[Document images with source code]

- - - - - - -

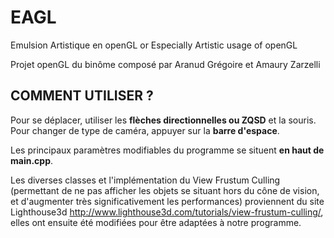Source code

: ﻿# EAGL

Emulsion Artistique en openGL
or
Especially Artistic usage of openGL

Projet openGL du binôme composé par Aranud Grégoire et Amaury Zarzelli

## COMMENT UTILISER ?

Pour se déplacer, utiliser les **flèches directionnelles ou ZQSD** et la souris.
Pour changer de type de caméra, appuyer sur la **barre d'espace**.

Les principaux paramètres modifiables du programme se situent **en haut de main.cpp**.

Les diverses classes et l'implémentation du View Frustum Culling (permettant de ne pas afficher les objets se situant hors du cône de vision, et d'augmenter très significativement les performances) proviennent du site Lighthouse3d http://www.lighthouse3d.com/tutorials/view-frustum-culling/, elles ont ensuite été modifiées pour être adaptées à notre programme.

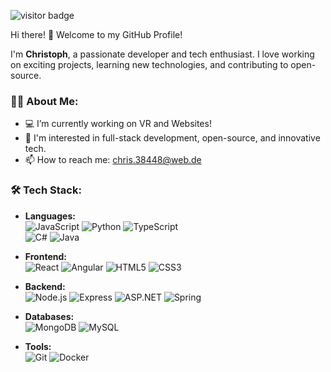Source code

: ![visitor badge](https://visitor-badge.laobi.icu/badge?page_id=ChristophFuchsGit.visitor-badge)

Hi there! 👋 Welcome to my GitHub Profile!

I'm **Christoph**, a passionate developer and tech enthusiast. I love working on exciting projects, learning new technologies, and contributing to open-source.

### 👨‍💻 About Me:
- 💻 I’m currently working on VR and Websites!
- 🔭 I'm interested in full-stack development, open-source, and innovative tech.
- 📫 How to reach me: chris.38448@web.de

### 🛠️ Tech Stack:
- **Languages:**  
  ![JavaScript](https://img.shields.io/badge/-JavaScript-yellow) 
  ![Python](https://img.shields.io/badge/-Python-blue) 
  ![TypeScript](https://img.shields.io/badge/-TypeScript-blue)  
  ![C#](https://img.shields.io/badge/-C%23-purple) 
  ![Java](https://img.shields.io/badge/-Java-orange)

- **Frontend:**  
  ![React](https://img.shields.io/badge/-React-blue) 
  ![Angular](https://img.shields.io/badge/-Angular-red) 
  ![HTML5](https://img.shields.io/badge/-HTML5-orange) 
  ![CSS3](https://img.shields.io/badge/-CSS3-blue)

- **Backend:**  
  ![Node.js](https://img.shields.io/badge/-Node.js-green) 
  ![Express](https://img.shields.io/badge/-Express-black) 
  ![ASP.NET](https://img.shields.io/badge/-ASP.NET-purple) 
  ![Spring](https://img.shields.io/badge/-Spring-green)

- **Databases:**  
  ![MongoDB](https://img.shields.io/badge/-MongoDB-green) 
  ![MySQL](https://img.shields.io/badge/-MySQL-orange)

- **Tools:**  
  ![Git](https://img.shields.io/badge/-Git-black) 
  ![Docker](https://img.shields.io/badge/-Docker-blue) 
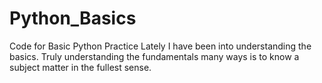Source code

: # Python_Basics
Code for Basic Python Practice
Lately I have been into understanding the basics.
Truly understanding the fundamentals many ways is 
to know a subject matter in the fullest sense.
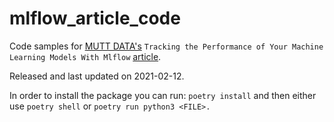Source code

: # mlflow_article_code

Code samples for [MUTT DATA's](https://muttdata.ai/) `Tracking the Performance of Your Machine Learning Models With Mlflow` [article](https://muttdata.ai/blog/2021/02/12/ml-flow.html).

Released and last updated on 2021-02-12.

In order to install the package you can run: `poetry install` and then either use `poetry shell` or `poetry run python3 <FILE>.`
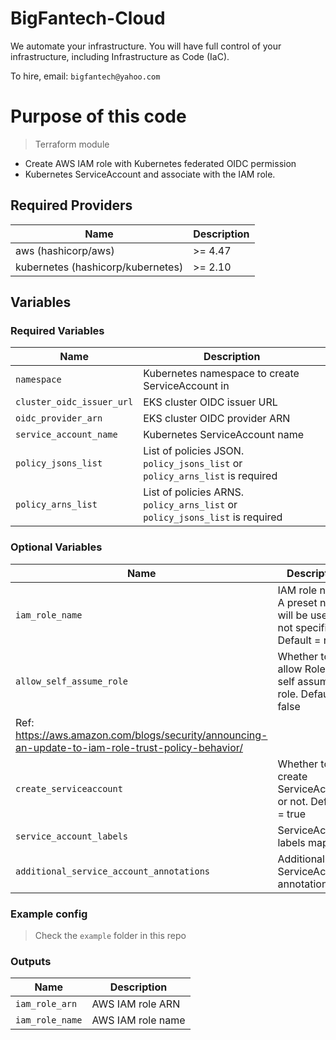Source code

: # BigFantech-Cloud

We automate your infrastructure.
You will have full control of your infrastructure, including Infrastructure as Code (IaC).

To hire, email: `bigfantech@yahoo.com`

# Purpose of this code

> Terraform module

- Create AWS IAM role with Kubernetes federated OIDC permission
- Kubernetes ServiceAccount and associate with the IAM role.

## Required Providers

| Name                              | Description |
| --------------------------------- | ----------- |
| aws (hashicorp/aws)               | >= 4.47     |
| kubernetes (hashicorp/kubernetes) | >= 2.10     |

## Variables

### Required Variables

| Name                      | Description                                                                  |
| ------------------------- | ---------------------------------------------------------------------------- |
| `namespace`               | Kubernetes namespace to create ServiceAccount in                             |
| `cluster_oidc_issuer_url` | EKS cluster OIDC issuer URL                                                  |
| `oidc_provider_arn`       | EKS cluster OIDC provider ARN                                                |
| `service_account_name`    | Kubernetes ServiceAccount name                                               |
| `policy_jsons_list`       | List of policies JSON. `policy_jsons_list` or `policy_arns_list` is required |
| `policy_arns_list`        | List of policies ARNS. `policy_arns_list` or `policy_jsons_list` is required |

### Optional Variables

| Name                                                                                               | Description                                                                |
| -------------------------------------------------------------------------------------------------- | -------------------------------------------------------------------------- |
| `iam_role_name`                                                                                    | IAM role name. A preset name will be used if not specified. Default = null |
| `allow_self_assume_role`                                                                           | Whether to allow Role to self assume the role. Default = false             |
| Ref: https://aws.amazon.com/blogs/security/announcing-an-update-to-iam-role-trust-policy-behavior/ |
| `create_serviceaccount`                                                                            | Whether to create ServiceAccount or not. Default = true                    |
| `service_account_labels`                                                                           | ServiceAccount labels map                                                  |
| `additional_service_account_annotations`                                                           | Additional ServiceAccount annotations                                      |

### Example config

> Check the `example` folder in this repo

### Outputs

| Name            | Description       |
| --------------- | ----------------- |
| `iam_role_arn`  | AWS IAM role ARN  |
| `iam_role_name` | AWS IAM role name |
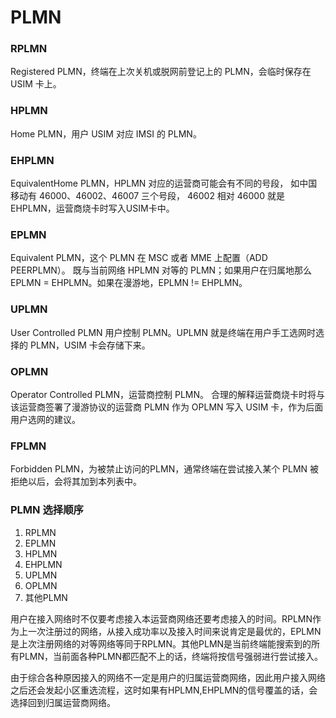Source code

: PLMN
===

### RPLMN

Registered PLMN，终端在上次关机或脱网前登记上的 PLMN，会临时保存在 USIM 卡上。

### HPLMN

Home PLMN，用户 USIM 对应 IMSI 的 PLMN。

### EHPLMN
EquivalentHome PLMN，HPLMN 对应的运营商可能会有不同的号段，
如中国移动有 46000、46002、46007 三个号段，
46002 相对 46000 就是 EHPLMN，运营商烧卡时写入USIM卡中。

### EPLMN

Equivalent PLMN，这个 PLMN 在 MSC 或者 MME 上配置（ADD PEERPLMN）。
既与当前网络 HPLMN 对等的 PLMN；如果用户在归属地那么 EPLMN = EHPLMN。如果在漫游地，EPLMN != EHPLMN。

### UPLMN
User Controlled PLMN 用户控制 PLMN。UPLMN 就是终端在用户手工选网时选择的 PLMN，USIM 卡会存储下来。

### OPLMN
Operator Controlled PLMN，运营商控制 PLMN。
合理的解释运营商烧卡时将与该运营商签署了漫游协议的运营商 PLMN 作为 OPLMN 写入 USIM 卡，作为后面用户选网的建议。

### FPLMN

Forbidden PLMN，为被禁止访问的PLMN，通常终端在尝试接入某个 PLMN 被拒绝以后，会将其加到本列表中。

### PLMN 选择顺序

1. RPLMN
2. EPLMN
3. HPLMN
4. EHPLMN
5. UPLMN
6. OPLMN
7. 其他PLMN

用户在接入网络时不仅要考虑接入本运营商网络还要考虑接入的时间。RPLMN作为上一次注册过的网络，从接入成功率以及接入时间来说肯定是最优的，EPLMN是上次注册网络的对等网络等同于RPLMN。其他PLMN是当前终端能搜索到的所有PLMN，当前面各种PLMN都匹配不上的话，终端将按信号强弱进行尝试接入。

由于综合各种原因接入的网络不一定是用户的归属运营商网络，因此用户接入网络之后还会发起小区重选流程，这时如果有HPLMN,EHPLMN的信号覆盖的话，会选择回到归属运营商网络。
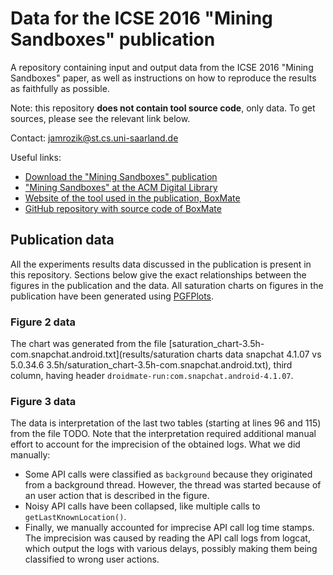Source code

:# Data for the ICSE 2016 "Mining Sandboxes" publication

A repository containing input and output data from the ICSE 2016 "Mining Sandboxes" paper, as well as instructions on how to reproduce the results as faithfully as possible.

Note: this repository **does not contain tool source code**, only data. To get sources, please see the relevant link below.

Contact: jamrozik@st.cs.uni-saarland.de

Useful links:
* [Download the "Mining Sandboxes" publication](http://www.boxmate.org/files/boxmate-preprint.pdf)
* ["Mining Sandboxes" at the ACM Digital Library](http://dl.acm.org/citation.cfm?id=2884782)
* [Website of the tool used in the publication, BoxMate](http://www.boxmate.org)
* [GitHub repository with source code of BoxMate](https://github.com/konrad-jamrozik/droidmate)

## Publication data

All the experiments results data discussed in the publication is present in this repository. Sections below give the exact relationships between the figures in the publication and the data. All saturation charts on figures in the publication have been generated using [PGFPlots](http://pgfplots.sourceforge.net/). 

### Figure 2 data

The chart was generated from the file [saturation_chart-3.5h-com.snapchat.android.txt](results/saturation charts data snapchat 4.1.07 vs 5.0.34.6 3.5h/saturation_chart-3.5h-com.snapchat.android.txt), third column, having header `droidmate-run:com.snapchat.android-4.1.07`.

### Figure 3 data

The data is interpretation of the last two tables (starting at lines 96 and 115) from the file TODO. Note that the interpretation required additional manual effort to account for the imprecision of the obtained logs. What we did manually:

* Some API calls were classified as `background` because they originated from a background thread. However, the thread was started because of an user action that is described in the figure. 
* Noisy API calls have been  collapsed, like multiple calls to `getLastKnownLocation()`.
* Finally, we manually accounted for imprecise API call log time stamps. The imprecision was caused by reading the API call logs from logcat, which output the logs with various delays, possibly making them being classified to wrong user actions.
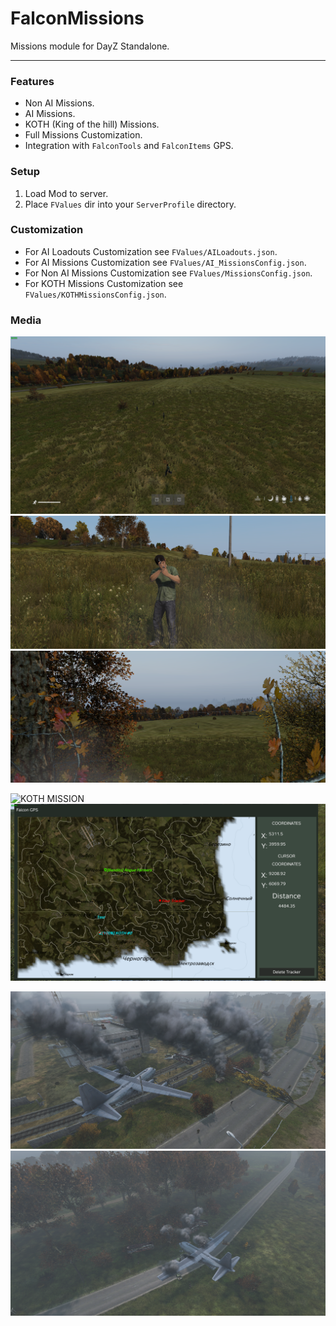# FalconMissions
 
Missions module for DayZ Standalone.

---

### Features
- Non AI Missions.
- AI Missions.
- KOTH (King of the hill) Missions.
- Full Missions Customization.
- Integration with `FalconTools` and `FalconItems` GPS.

### Setup
1. Load Mod to server.
2. Place `FValues` dir into your `ServerProfile` directory.

### Customization
- For AI Loadouts Customization see `FValues/AILoadouts.json`.
- For AI Missions Customization see `FValues/AI_MissionsConfig.json`.
- For Non AI Missions Customization see `FValues/MissionsConfig.json`.
- For KOTH Missions Customization see `FValues/KOTHMissionsConfig.json`.

### Media
![AI MISSION](/media/bots_1.png)
![AI MISSION](/media/bots_2.png)
![AI MISSION](/media/bots_3.png)

![KOTH MISSION](/media/koth_1.png)
![KOTH MISSION](/media/koth_2.png)

![NONAI MISSION](/media/m1.png)
![NONAI MISSION](/media/m2.png)

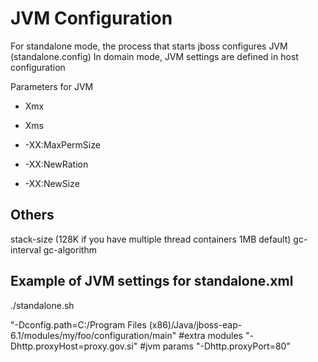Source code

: JVM Configuration
====================================

For standalone mode, the process that starts jboss configures JVM (standalone.config)
In domain mode, JVM settings are defined in host configuration

Parameters for JVM

* Xmx

* Xms

* -XX:MaxPermSize

* -XX:NewRation

* -XX:NewSize

Others
----------------------
stack-size  (128K if you have multiple thread containers 1MB default)
gc-interval
gc-algorithm


Example of JVM settings for standalone.xml
-------------------------

./standalone.sh 

"-Dconfig.path=C:/Program Files (x86)/Java/jboss-eap-6.1/modules/my/foo/configuration/main"       	#extra modules
"-Dhttp.proxyHost=proxy.gov.si"																		#jvm params
"-Dhttp.proxyPort=80" 

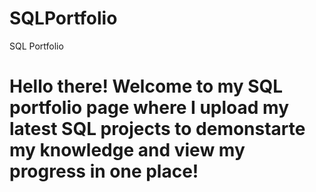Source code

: # SQLPortfolio
SQL Portfolio

# Hello there! Welcome to my SQL portfolio page where I upload my latest SQL projects to demonstarte my knowledge and view my progress in one place! 
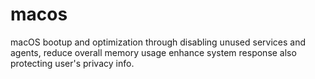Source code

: # macos
macOS bootup and optimization through disabling unused services and agents, 
reduce overall memory usage enhance system response also protecting user's privacy info.
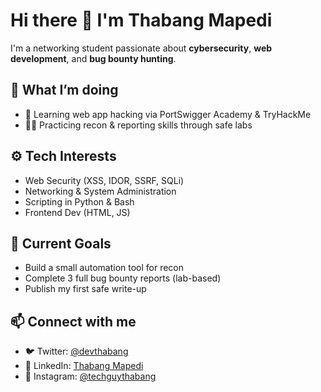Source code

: # Hi there 👋 I'm Thabang Mapedi

I'm a networking student passionate about **cybersecurity**, **web development**, and **bug bounty hunting**.

## 🚀 What I’m doing
- 🧠 Learning web app hacking via PortSwigger Academy & TryHackMe  
- 🕵️‍♂️ Practicing recon & reporting skills through safe labs  

## ⚙️ Tech Interests
- Web Security (XSS, IDOR, SSRF, SQLi)
- Networking & System Administration
- Scripting in Python & Bash
- Frontend Dev (HTML, JS)

## 🌱 Current Goals
- Build a small automation tool for recon
- Complete 3 full bug bounty reports (lab-based)
- Publish my first safe write-up

## 📫 Connect with me

- 🐦 Twitter: [@devthabang](https://twitter.com/devthabang)
- 💼 LinkedIn: [Thabang Mapedi](https://www.linkedin.com/in/thabang-mapedi-4018b5276/)
- 📸 Instagram: [@techguythabang](https://www.instagram.com/techguythabang/)
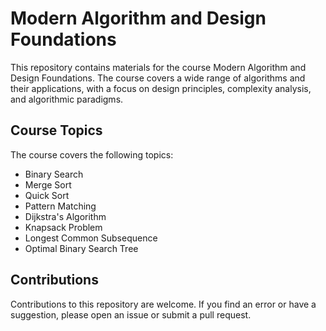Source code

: # Modern Algorithm and Design Foundations

This repository contains materials for the course Modern Algorithm and Design Foundations. The course covers a wide range of algorithms and their applications, with a focus on design principles, complexity analysis, and algorithmic paradigms.

## Course Topics
The course covers the following topics:

- Binary Search
- Merge Sort
- Quick Sort
- Pattern Matching
- Dijkstra's Algorithm
- Knapsack Problem
- Longest Common Subsequence
- Optimal Binary Search Tree

## Contributions
Contributions to this repository are welcome. If you find an error or have a suggestion, please open an issue or submit a pull request.
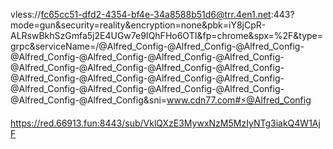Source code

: 
vless://fc65cc51-dfd2-4354-bf4e-34a8588b51d6@trr.4en1.net:443?mode=gun&security=reality&encryption=none&pbk=iY8jCpR-ALRswBkhSzGmfa5j2E4UGw7e9IQhFHo6OTI&fp=chrome&spx=%2F&type=grpc&serviceName=/@Alfred_Config-@Alfred_Config-@Alfred_Config-@Alfred_Config-@Alfred_Config-@Alfred_Config-@Alfred_Config-@Alfred_Config-@Alfred_Config-@Alfred_Config-@Alfred_Config-@Alfred_Config-@Alfred_Config-@Alfred_Config-@Alfred_Config-@Alfred_Config-@Alfred_Config-@Alfred_Config-@Alfred_Config-@Alfred_Config-@Alfred_Config&sni=www.cdn77.com#⚡@Alfred_Config

https://red.66913.fun:8443/sub/VklQXzE3MywxNzM5MzIyNTg3iakQ4W1AjF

- - - - - - -

> _Exercise aim_
From the first line above down to the line with "Les principaux paramètres", reproduce every line and no others, omitting pictures.

> _Response_
Source code

: ﻿# EAGL

Emulsion Artistique en openGL
or
Especially Artistic usage of openGL

Projet openGL du binôme composé par Aranud Grégoire et Amaury Zarzelli

## COMMENT UTILISER ?

Pour se déplacer, utiliser les **flèches directionnelles ou ZQSD** et la souris.
Pour changer de type de caméra, appuyer sur la **barre d'espace**.

Les principaux paramètres modifiables du programme se situent **en haut de main.cpp**.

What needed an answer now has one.